#### Dataset
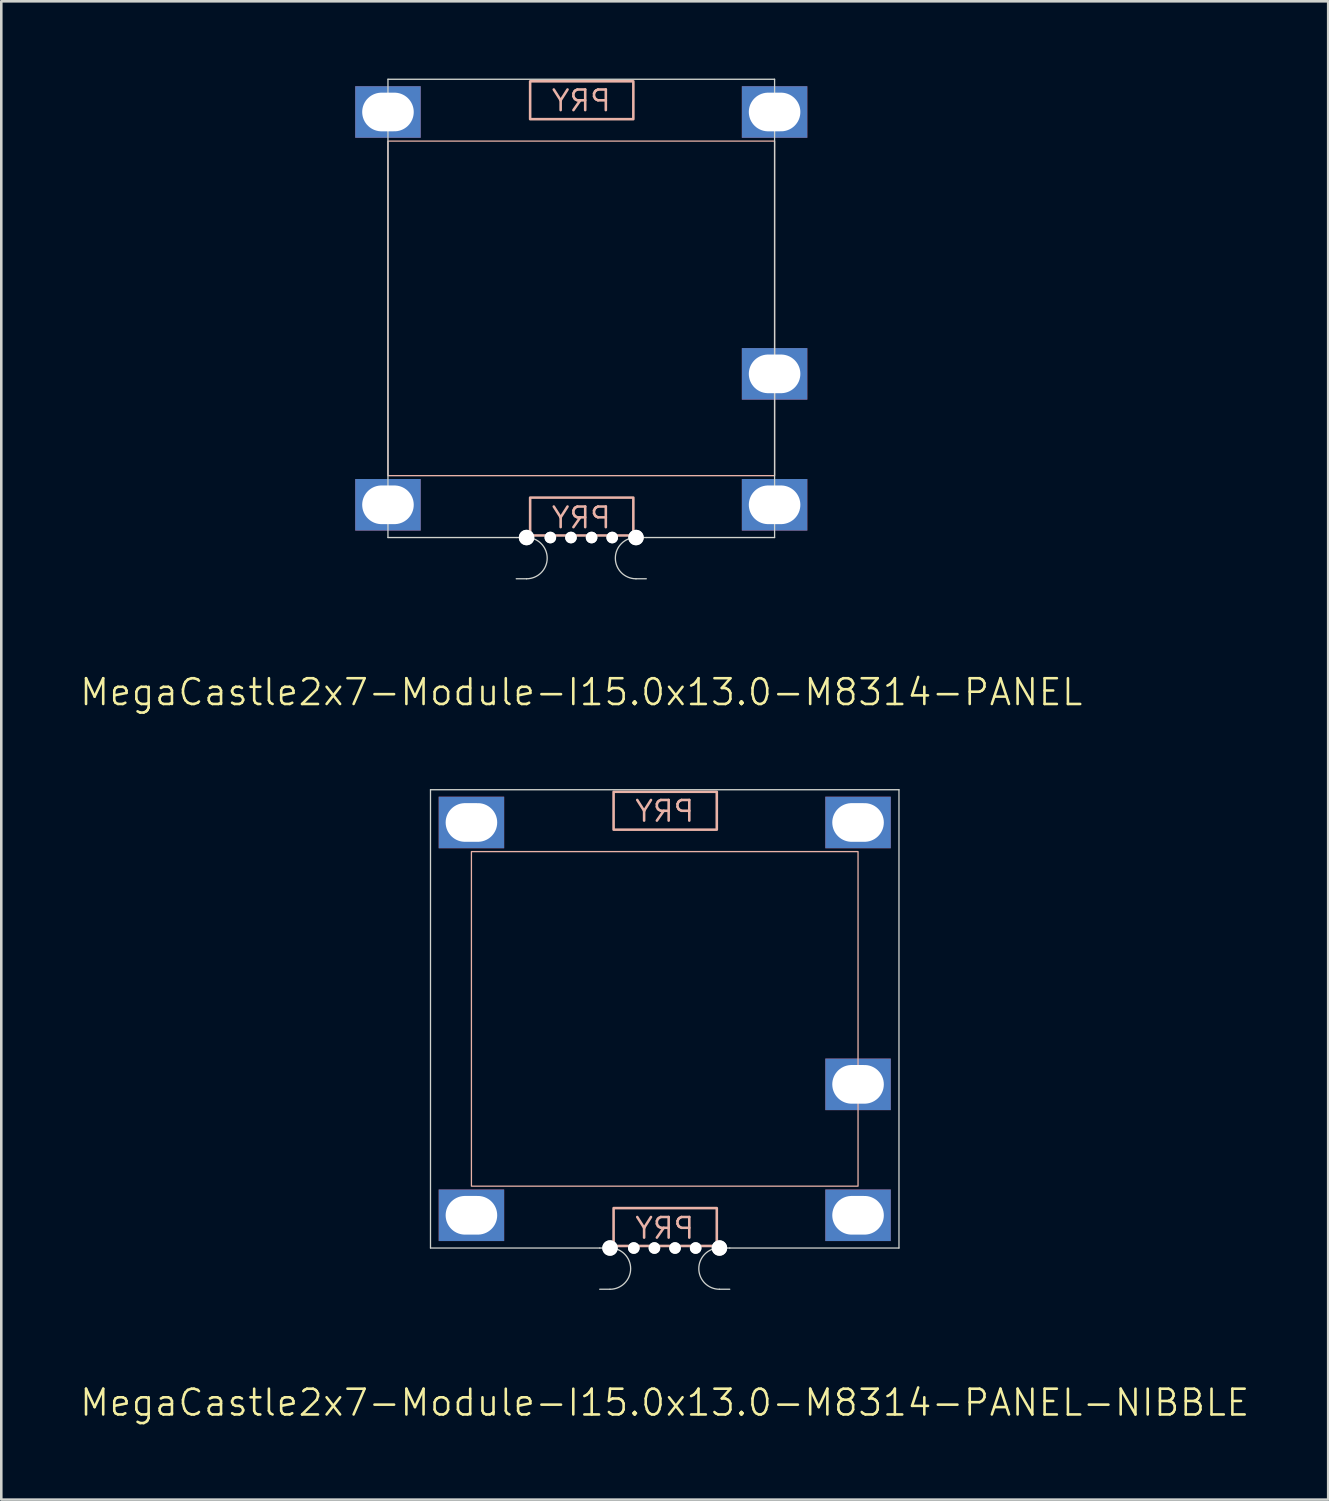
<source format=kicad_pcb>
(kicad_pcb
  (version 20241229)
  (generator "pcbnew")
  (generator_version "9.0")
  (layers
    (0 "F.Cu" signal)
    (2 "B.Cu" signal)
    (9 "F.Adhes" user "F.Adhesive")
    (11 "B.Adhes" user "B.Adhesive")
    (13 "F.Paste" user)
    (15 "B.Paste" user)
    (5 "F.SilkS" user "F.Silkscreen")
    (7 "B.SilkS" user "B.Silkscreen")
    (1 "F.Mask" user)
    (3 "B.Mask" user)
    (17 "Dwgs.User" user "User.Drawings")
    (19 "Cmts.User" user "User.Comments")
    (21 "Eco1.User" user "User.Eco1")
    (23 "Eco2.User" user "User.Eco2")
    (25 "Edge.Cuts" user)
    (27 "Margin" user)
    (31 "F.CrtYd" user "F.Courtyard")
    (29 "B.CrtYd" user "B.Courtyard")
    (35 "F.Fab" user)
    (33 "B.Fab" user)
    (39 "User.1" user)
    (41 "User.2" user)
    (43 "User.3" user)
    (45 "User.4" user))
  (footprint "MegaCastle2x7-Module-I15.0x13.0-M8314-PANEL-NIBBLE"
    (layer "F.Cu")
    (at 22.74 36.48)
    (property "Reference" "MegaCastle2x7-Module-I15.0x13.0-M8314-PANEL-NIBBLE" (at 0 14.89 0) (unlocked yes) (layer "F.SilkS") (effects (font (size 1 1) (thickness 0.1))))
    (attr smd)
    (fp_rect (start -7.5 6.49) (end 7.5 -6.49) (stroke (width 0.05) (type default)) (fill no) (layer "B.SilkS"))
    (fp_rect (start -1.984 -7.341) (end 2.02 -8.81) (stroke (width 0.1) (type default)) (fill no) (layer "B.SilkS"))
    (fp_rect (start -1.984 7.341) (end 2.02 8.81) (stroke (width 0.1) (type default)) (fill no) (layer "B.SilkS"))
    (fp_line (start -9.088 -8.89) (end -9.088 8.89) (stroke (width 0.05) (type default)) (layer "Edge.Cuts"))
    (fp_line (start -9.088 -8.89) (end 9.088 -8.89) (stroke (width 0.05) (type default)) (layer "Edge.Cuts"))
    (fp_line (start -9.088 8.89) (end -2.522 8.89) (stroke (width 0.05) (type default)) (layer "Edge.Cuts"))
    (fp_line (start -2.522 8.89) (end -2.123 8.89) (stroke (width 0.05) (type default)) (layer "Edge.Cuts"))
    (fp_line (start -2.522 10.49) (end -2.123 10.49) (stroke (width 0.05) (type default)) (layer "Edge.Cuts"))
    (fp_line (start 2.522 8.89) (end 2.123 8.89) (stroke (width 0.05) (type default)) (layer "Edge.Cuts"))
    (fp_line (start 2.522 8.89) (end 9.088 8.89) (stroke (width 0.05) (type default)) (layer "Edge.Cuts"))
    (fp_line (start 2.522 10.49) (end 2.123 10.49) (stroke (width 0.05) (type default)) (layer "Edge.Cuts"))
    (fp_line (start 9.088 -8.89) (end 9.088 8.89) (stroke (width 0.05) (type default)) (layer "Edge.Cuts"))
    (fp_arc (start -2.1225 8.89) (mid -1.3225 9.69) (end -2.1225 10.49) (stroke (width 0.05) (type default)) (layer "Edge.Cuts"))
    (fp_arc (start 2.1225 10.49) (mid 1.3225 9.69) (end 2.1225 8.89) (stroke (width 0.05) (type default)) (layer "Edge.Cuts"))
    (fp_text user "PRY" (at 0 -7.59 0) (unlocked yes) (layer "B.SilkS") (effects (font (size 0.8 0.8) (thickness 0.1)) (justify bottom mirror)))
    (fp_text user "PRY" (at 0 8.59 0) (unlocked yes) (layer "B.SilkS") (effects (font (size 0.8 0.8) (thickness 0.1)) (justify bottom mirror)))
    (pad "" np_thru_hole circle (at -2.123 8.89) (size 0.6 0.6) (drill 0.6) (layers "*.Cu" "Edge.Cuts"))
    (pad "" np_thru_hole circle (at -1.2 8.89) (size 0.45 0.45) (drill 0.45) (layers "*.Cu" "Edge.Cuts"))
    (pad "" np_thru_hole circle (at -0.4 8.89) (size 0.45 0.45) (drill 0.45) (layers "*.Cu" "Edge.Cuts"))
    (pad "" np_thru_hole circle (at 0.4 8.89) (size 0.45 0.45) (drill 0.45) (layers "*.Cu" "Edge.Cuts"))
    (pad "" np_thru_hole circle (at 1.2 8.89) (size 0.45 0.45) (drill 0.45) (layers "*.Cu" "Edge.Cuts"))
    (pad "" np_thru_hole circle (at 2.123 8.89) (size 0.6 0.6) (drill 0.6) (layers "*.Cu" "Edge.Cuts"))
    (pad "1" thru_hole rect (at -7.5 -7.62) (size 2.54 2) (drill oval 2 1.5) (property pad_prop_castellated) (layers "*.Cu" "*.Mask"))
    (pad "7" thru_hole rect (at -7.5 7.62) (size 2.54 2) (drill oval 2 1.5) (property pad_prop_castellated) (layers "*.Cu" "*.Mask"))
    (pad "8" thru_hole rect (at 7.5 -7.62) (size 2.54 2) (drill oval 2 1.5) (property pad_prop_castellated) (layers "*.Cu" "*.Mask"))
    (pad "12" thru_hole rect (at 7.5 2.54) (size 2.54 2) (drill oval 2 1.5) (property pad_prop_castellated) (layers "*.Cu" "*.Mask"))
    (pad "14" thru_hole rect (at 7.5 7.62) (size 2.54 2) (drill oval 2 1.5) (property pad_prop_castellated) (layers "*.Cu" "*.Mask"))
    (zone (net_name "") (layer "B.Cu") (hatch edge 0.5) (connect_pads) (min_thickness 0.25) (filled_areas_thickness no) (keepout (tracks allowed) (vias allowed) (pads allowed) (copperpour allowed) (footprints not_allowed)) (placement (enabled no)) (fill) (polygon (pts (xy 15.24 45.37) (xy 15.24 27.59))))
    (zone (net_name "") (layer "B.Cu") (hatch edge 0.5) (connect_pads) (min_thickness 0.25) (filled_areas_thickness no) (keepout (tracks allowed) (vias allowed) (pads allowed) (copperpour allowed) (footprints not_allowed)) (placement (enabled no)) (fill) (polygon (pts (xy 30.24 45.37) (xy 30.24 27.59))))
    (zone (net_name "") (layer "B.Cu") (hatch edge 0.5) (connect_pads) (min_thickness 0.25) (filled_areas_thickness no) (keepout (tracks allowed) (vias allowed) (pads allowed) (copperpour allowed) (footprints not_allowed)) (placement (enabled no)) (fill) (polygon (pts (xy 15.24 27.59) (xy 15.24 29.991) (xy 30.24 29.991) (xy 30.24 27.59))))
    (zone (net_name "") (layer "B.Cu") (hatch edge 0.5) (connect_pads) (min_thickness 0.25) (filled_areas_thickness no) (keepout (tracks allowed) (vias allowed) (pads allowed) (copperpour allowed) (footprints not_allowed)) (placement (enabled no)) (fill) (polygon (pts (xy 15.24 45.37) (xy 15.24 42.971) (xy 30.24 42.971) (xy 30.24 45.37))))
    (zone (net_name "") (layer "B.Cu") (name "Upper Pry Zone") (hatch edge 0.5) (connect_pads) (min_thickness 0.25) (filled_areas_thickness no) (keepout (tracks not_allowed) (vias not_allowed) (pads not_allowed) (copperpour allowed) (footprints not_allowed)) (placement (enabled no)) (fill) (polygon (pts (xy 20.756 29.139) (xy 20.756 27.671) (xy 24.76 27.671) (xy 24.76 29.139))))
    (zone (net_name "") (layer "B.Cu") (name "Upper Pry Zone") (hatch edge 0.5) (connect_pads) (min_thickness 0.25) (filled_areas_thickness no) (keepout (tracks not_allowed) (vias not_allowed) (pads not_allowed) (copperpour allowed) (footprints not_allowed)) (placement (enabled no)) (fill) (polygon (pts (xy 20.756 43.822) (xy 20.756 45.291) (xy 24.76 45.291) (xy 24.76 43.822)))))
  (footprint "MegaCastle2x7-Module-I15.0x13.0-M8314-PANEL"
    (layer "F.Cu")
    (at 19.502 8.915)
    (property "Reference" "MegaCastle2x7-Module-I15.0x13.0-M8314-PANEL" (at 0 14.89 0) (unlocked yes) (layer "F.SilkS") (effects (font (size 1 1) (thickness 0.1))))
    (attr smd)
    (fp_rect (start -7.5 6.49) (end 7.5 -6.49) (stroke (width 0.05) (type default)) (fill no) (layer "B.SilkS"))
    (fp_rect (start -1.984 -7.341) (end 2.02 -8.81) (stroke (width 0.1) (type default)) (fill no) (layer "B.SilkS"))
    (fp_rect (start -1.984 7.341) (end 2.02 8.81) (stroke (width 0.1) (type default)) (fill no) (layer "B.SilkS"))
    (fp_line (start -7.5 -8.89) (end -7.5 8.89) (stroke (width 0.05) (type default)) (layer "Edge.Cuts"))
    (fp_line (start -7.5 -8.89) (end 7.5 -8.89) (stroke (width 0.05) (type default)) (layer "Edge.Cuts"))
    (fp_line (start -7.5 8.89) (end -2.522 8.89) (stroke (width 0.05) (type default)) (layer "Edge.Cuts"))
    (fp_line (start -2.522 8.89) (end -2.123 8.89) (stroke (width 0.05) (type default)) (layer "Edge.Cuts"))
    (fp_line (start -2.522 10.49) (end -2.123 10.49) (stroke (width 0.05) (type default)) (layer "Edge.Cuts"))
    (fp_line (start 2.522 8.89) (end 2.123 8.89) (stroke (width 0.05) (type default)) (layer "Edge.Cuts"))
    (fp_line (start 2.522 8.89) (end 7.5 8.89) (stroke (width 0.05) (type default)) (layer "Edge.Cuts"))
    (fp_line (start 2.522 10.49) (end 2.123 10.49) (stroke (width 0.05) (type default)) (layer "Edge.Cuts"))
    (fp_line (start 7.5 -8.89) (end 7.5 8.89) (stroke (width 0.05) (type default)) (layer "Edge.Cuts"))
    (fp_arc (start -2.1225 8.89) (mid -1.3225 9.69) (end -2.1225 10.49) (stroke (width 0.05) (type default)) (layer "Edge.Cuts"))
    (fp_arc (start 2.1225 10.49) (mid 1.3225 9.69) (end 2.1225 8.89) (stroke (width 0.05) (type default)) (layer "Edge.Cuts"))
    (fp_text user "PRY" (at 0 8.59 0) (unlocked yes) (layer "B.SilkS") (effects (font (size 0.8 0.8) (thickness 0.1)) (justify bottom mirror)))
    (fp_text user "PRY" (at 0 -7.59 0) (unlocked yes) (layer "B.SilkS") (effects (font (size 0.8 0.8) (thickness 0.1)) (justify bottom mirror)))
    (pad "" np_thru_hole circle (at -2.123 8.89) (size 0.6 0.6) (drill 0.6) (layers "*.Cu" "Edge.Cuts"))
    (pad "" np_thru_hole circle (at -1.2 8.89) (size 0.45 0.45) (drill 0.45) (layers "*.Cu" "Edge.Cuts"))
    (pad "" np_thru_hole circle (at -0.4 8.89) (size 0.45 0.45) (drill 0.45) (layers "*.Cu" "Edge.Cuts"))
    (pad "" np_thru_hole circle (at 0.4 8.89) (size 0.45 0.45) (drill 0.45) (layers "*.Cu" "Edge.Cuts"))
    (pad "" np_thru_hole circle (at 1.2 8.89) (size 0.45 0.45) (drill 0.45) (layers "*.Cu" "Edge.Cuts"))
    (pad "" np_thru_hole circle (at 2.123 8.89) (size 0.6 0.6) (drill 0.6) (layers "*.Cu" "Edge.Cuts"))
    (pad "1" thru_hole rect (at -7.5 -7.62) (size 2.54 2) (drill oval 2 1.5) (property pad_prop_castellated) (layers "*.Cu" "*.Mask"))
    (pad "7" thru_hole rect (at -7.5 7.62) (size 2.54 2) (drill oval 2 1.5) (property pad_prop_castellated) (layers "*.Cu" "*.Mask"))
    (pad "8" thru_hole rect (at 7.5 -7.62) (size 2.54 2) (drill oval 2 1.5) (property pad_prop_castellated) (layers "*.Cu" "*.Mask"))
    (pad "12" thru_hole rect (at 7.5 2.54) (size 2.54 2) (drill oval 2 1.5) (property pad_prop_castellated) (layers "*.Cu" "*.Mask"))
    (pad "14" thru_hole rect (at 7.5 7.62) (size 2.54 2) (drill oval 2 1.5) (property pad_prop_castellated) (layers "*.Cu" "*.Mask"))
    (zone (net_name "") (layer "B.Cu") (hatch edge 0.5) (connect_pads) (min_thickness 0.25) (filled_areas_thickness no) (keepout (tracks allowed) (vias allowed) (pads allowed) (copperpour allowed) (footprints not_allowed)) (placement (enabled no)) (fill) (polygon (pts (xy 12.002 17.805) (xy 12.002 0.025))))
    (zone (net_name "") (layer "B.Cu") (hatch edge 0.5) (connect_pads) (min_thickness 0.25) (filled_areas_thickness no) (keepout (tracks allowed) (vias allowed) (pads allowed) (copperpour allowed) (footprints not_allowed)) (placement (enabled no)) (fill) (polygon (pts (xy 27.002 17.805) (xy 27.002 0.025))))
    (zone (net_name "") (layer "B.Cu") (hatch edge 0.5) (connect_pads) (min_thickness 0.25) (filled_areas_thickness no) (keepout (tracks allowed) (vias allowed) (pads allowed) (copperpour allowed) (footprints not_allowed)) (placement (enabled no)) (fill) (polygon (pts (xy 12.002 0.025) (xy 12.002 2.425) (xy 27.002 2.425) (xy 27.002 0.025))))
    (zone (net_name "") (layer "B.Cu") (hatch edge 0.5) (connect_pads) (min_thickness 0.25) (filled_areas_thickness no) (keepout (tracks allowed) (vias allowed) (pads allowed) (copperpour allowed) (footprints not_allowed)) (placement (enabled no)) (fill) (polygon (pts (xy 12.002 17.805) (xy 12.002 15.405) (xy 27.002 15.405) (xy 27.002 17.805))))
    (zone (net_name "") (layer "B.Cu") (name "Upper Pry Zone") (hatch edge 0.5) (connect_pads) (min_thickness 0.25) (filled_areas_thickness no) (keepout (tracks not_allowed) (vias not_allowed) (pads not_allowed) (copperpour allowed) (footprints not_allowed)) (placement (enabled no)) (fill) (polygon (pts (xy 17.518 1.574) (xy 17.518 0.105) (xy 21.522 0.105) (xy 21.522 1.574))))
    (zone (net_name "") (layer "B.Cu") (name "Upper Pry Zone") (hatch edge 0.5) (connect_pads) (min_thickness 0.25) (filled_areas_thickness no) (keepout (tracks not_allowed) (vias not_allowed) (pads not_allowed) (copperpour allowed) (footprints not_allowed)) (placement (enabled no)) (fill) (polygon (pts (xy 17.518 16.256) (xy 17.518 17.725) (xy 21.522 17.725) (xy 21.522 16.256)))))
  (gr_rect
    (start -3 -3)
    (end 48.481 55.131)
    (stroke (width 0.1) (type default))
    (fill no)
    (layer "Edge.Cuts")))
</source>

==

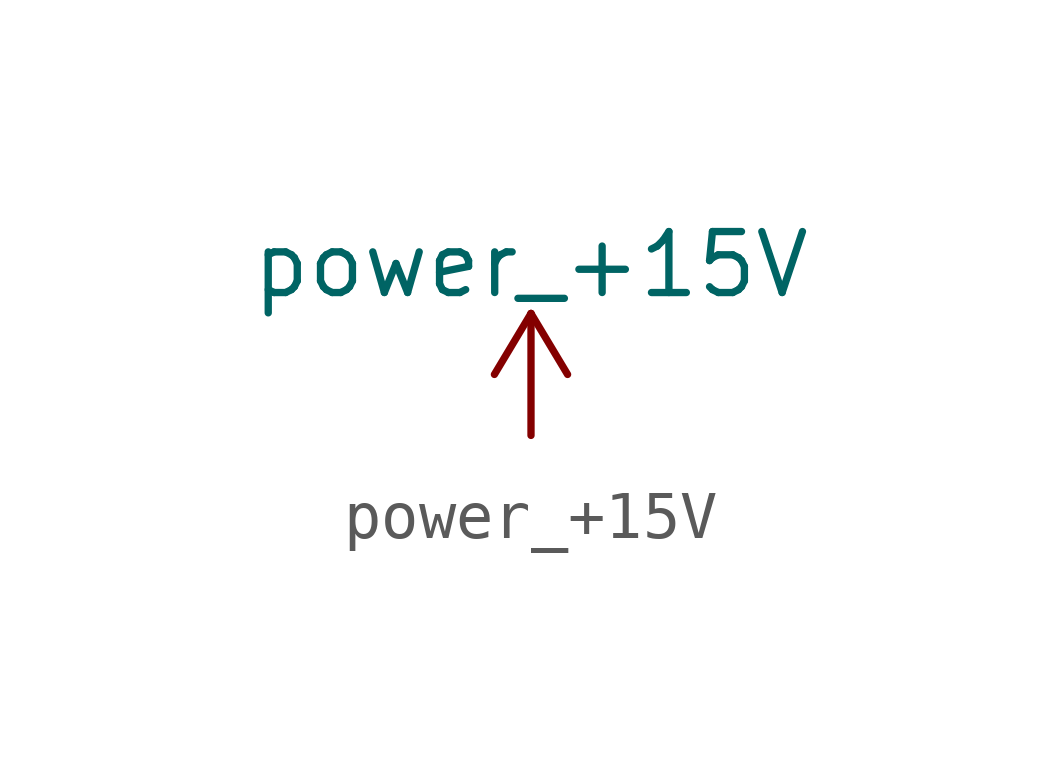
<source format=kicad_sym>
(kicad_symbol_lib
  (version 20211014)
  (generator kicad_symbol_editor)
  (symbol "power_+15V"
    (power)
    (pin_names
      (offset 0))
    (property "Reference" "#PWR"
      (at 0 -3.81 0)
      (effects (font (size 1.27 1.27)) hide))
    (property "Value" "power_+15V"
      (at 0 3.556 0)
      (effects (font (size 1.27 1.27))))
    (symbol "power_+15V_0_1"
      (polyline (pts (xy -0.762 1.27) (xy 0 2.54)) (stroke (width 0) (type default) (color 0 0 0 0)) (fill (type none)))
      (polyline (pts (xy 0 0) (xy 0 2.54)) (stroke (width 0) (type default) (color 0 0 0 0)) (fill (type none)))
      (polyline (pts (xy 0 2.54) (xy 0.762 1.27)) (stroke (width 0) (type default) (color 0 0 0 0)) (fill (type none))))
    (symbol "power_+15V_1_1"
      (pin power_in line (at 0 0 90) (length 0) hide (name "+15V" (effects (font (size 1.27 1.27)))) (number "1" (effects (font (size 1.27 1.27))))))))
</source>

#### Requirement
Would you give the number of lines in this listing that include "polyline"? Only the number, please.

#### Response to the task
3